Listening to the radio and drifting in and out of sleep this morning, I thought I heard somebody say that "destroying stockpiles of ivory will dampen demand" for it. Eh?Apparently, Hong Kong is planning to destroy 28 tons of elephant ivory that it has confiscated over the years. Other countries, including the USA, have been doing similar things to reduce demand for ivory. I thought that when you reduced the supply of something, it would tend to increase the price of that thing.
It makes sense to me to destroy weapons or drugs that are seized, those things could be dangerous if somebody got hold of them, and might not be safe enough to general re-use. But with ivory, the damage to the elephant is already done and the criminals have already lost their goods, so what's the additional benefit of destroying it? Even PETA gives away fur coats to the homeless.
Wouldn't releasing all this ivory onto the market drop the price of the stuff and make poaching less attractive? Couldn't the proceeds of those sales also support anti-poaching law enforcement, education and elephant conservation?

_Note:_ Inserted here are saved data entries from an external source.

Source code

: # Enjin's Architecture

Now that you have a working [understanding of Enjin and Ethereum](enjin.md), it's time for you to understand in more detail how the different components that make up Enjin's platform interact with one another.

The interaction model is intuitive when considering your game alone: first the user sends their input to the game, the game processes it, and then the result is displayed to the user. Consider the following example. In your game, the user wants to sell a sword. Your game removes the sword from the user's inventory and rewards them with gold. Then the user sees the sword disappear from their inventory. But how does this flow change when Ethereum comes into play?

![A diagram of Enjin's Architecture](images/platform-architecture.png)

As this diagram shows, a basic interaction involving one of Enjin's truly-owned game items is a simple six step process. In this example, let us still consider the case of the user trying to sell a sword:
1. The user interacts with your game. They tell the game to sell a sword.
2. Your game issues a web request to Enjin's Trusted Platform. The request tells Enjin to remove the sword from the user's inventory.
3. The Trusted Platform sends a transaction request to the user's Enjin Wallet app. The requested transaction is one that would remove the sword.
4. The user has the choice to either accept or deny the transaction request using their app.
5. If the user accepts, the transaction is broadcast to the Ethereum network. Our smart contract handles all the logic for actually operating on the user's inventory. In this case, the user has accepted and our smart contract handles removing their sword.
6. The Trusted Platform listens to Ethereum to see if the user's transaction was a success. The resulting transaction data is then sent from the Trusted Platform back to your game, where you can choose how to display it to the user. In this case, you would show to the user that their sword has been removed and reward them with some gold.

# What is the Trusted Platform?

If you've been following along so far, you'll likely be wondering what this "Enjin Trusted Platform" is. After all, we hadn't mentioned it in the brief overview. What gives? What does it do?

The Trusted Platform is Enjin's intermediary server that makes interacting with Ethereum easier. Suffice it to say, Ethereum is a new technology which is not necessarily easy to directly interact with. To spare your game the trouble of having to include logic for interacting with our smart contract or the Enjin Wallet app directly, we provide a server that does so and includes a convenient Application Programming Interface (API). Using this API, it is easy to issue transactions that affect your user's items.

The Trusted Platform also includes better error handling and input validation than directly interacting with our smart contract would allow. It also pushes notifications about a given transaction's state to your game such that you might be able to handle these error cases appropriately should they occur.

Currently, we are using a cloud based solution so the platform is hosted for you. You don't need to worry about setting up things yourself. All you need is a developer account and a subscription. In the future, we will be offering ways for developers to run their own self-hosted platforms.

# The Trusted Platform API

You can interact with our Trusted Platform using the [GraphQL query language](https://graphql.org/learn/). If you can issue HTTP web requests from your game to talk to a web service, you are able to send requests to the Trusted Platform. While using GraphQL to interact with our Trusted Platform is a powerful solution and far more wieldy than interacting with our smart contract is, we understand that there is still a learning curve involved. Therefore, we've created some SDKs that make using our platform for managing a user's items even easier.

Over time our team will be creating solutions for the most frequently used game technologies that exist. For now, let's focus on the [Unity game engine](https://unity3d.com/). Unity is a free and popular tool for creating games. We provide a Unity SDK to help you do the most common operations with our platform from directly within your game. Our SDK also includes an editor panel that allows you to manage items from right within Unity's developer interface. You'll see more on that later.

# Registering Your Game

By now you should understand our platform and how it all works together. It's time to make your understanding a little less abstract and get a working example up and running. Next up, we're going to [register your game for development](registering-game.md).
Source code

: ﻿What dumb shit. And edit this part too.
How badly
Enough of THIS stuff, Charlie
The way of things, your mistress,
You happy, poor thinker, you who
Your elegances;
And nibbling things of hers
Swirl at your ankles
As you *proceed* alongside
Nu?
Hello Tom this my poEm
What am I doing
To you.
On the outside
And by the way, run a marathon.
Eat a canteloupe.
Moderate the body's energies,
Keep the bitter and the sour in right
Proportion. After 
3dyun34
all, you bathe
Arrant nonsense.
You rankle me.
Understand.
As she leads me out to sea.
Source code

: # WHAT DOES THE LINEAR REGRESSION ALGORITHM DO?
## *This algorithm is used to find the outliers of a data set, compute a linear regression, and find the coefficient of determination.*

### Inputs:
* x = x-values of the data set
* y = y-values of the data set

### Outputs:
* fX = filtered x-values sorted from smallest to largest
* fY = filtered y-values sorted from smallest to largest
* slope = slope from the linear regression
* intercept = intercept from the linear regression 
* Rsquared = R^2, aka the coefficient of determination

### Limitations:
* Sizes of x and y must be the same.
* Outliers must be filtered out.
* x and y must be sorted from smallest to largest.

I understand the desire to make a point and tell the world that it's not OK to kill endangered elephants for decoration but these high profile destructions just seem like advertisements for ivory - "it's getting scarcer, so you better buy some now!"
That seemed entirely too loony, so I turned over and went back to sleep for while. The next time I stirred, the story had shifted to the controversy over "micro-apartments" in Boston's "Innovation District," formerly known as part of South Boston.
People have got their real estate panties in a knot over whether or not developers should be able to build small apartments, even tiny ones, to chip away at Boston's 25,000 unit housing shortage. After a great deal of wrangling, it sounds like developers have been approved for 350 such units, and 77 are under construction or already built.
These "innovation units" are apparently super modern and somewhat less than 450 square feet. That doesn't really seem like some weird new form of housing. I've got a 450 square foot condo in Cambridge, and I know there are plenty more. Of course, I'm enjoying the profits from renting out my condo, but if the city would allow the housing it needs to be built, prices for both rentals and sales would most certainly fall. Allowing a few hundred new units of just one kind when thousands of every kind are needed won't change a thing.
I can't help thinking that if the tech innovators whom Boston wants to attract were subjected to the same kinds of restrictions that real estate developers are to meet the market need, they'd be trying to develop mobile apps in BASIC.
Maybe allowing a trickle of additional supply to make product more affordable is less crazy than destroying product to reduce demand, but neither path seems quite optimal. Can't we do better for elephants and Bostonians?